Jan C. Lee, an entering freshman at Colby College, recently participated in a four-day canoeing and camping orientation trip through the Belgrade Lakes in central Maine with other students. A graduate of Princeton High School, Mr. Lee is the son of Tung-Ching and Yvonne Lee of Princeton.

M.J. Sagan was recently named to Who's Who in America for 2004, for her work in architecture. She is the vice president of Anderson Architects in New York City. Under her direction, Anderson Architects completed the corporate headquarters of Abercrombie & Fitch, a 300-acre office campus and distribution center in Columbus, Ohio. Among the many awards the project received are the Business Week/Architectural Record Good Design is Good Business award, and the AlA New York Chapter 2003 Excellence in Design award.

Ms. Sagan lives in Princeton with her husband Craig Haft and their three children, who attend Princeton regional schools. Last year, she worked with Joan West, art teacher at Community Park School, in a project, "Mapping Princeton." For this project, each grade and class documented the architecture in specific areas of the town through drawing, photography, and words. The project is currently on view at the Princeton Public Library.

Courtney Odening, the daughter of Pamela and Gerald Odening of Library Place, recently began studies as a first-year student at Hamilton College. A graduate of Pennington School, she joins a class of 467 at the college, selected from a pool of 4,405 applicants.

Princeton University Professor emeritus André Maman has been chosen to receive one of the highest distinctions the French government can bestow.

In recognition of his exemplary service to France, the president of the French Senate conferred upon him the title of Commandeur de la Légion d'Honneur at a September 3 ceremony in Paris.

Prof. Maman joined the faculty in Princeton's Department of Romance Languages and Literatures in 1958. He taught French language and civilization courses that students considered rites of passage in their discovery of France.

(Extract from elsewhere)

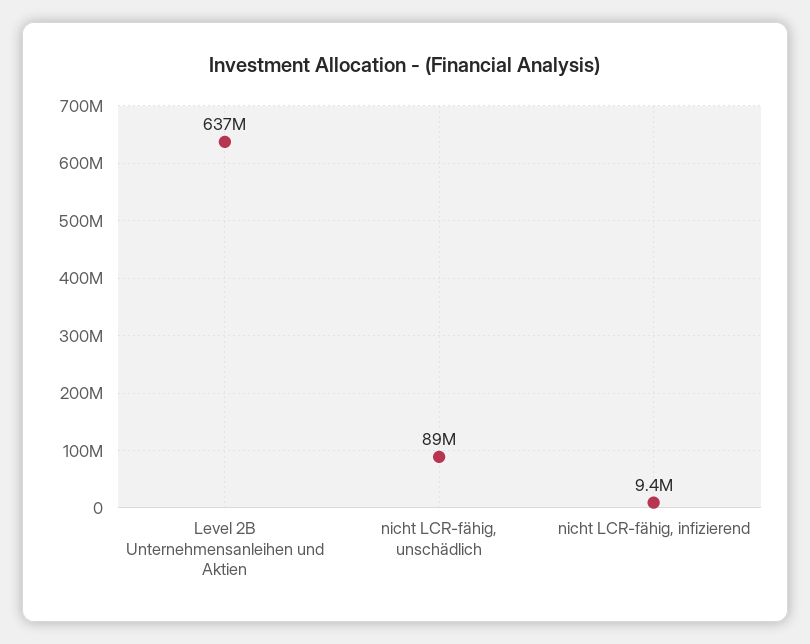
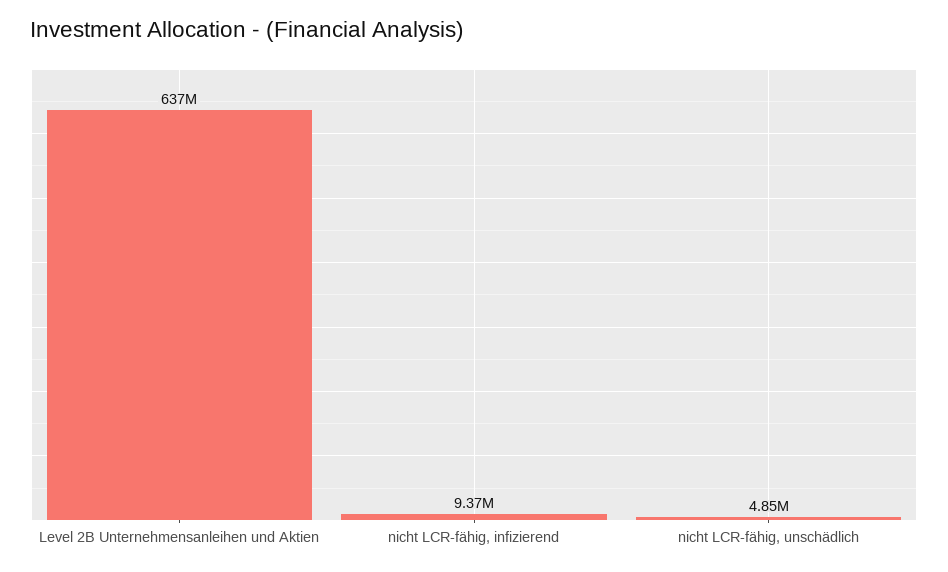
nicht LCR-fähig, unschädlich: 89000000 -> 4850000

While a faculty member, he also served as a representative of French citizens living abroad. He was later elected a French senator and retired from Princeton in 1993.

Prof. Maman, who has completed his term as senator, remains active in promoting French culture throughout the world. He divides his time between Princeton and Paris.

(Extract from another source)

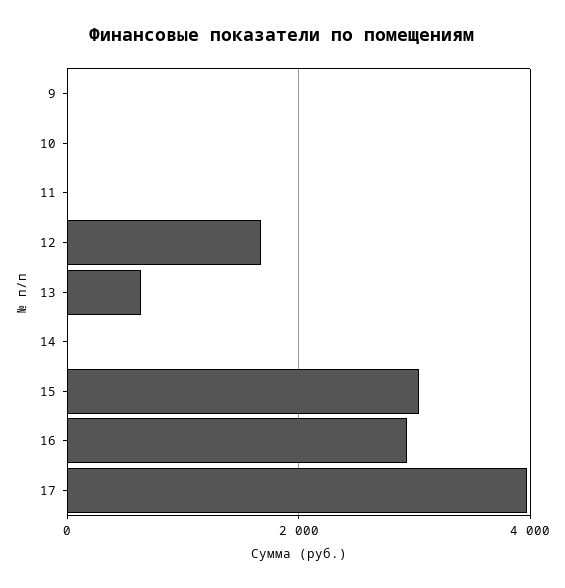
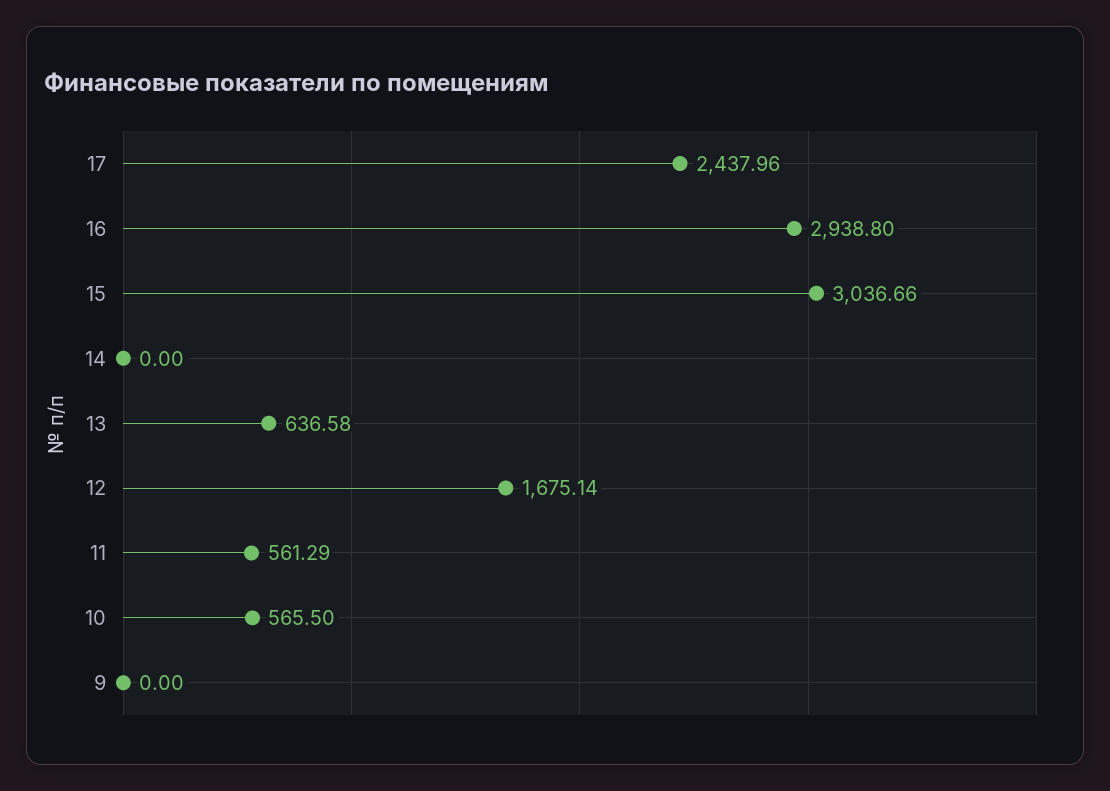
10: 0 -> 565.5
11: 0 -> 561.29
17: 4000 -> 2437.96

Princeton University Historian Anthony Grafton has been elected to a three-year term in the senate of the Phi Beta Kappa Society.

Founded in 1776, Phi Beta Kappa is the nation's oldest and largest academic honor society, with chapters at 270 colleges and universities and more than half a million members.

Prof. Grafton is the Henry Putnam University Professor of History and chair of the Council of the Humanities at Princeton. He serves on the editorial board of The American Scholar, an award-winning quarterly published by the Phi Beta Kappa Society, and he has participated in the society's innovative Visiting Scholar Program.

Princeton University Professor emeritus George Miller, a pioneer in cognitive science, was presented with the American Psychological Association's 2003 Outstanding Lifetime Contribution to Psychology Award.

Dr. Miller is the James S. McDonnell Distinguished University Professor of Psychology Emeritus. An APA president in 1969, he has been an innovator in the study of language and cognition, helping to establish psycholinguistics as an independent field of research in psychology.

He was a co-founder of the Harvard Center for Cognitive Studies in 1960 and helped to create the Princeton Cognitive Science Laboratory in 1986. His work in psycholinguistic theories led him to become the principal investigator in the development of WordNet, an online lexical database based at Princeton.

Dr. Miller received the National Medal of Science in 1991, the highest scientific honor awarded by the United States.